## GOAL OF THE EXERCISE
Everything from the line containing "nose: (360, 475)" through the end of the entries below must be set down exactly, and nothing else.
+ + + +
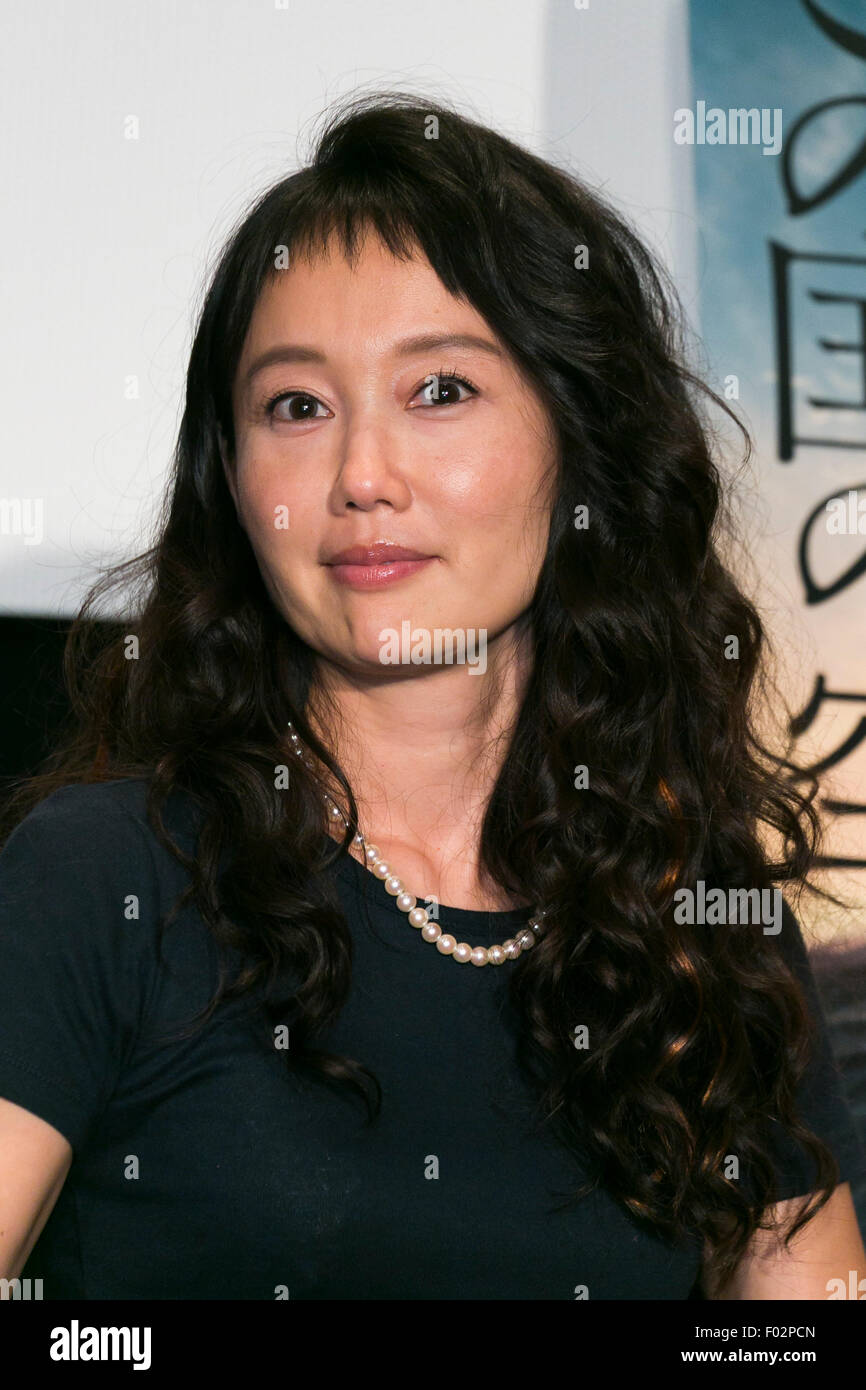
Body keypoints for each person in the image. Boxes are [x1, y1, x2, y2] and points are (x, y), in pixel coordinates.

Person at [0, 91, 864, 1302]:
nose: (360, 475)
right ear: (232, 477)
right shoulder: (102, 878)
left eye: (439, 391)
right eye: (295, 406)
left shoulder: (697, 925)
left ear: (582, 438)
+ + + +
## EXERCISE SOLUTION
nose: (360, 475)
right ear: (232, 477)
right shoulder: (102, 878)
left eye: (439, 391)
right eye: (295, 406)
left shoulder: (697, 925)
left ear: (582, 438)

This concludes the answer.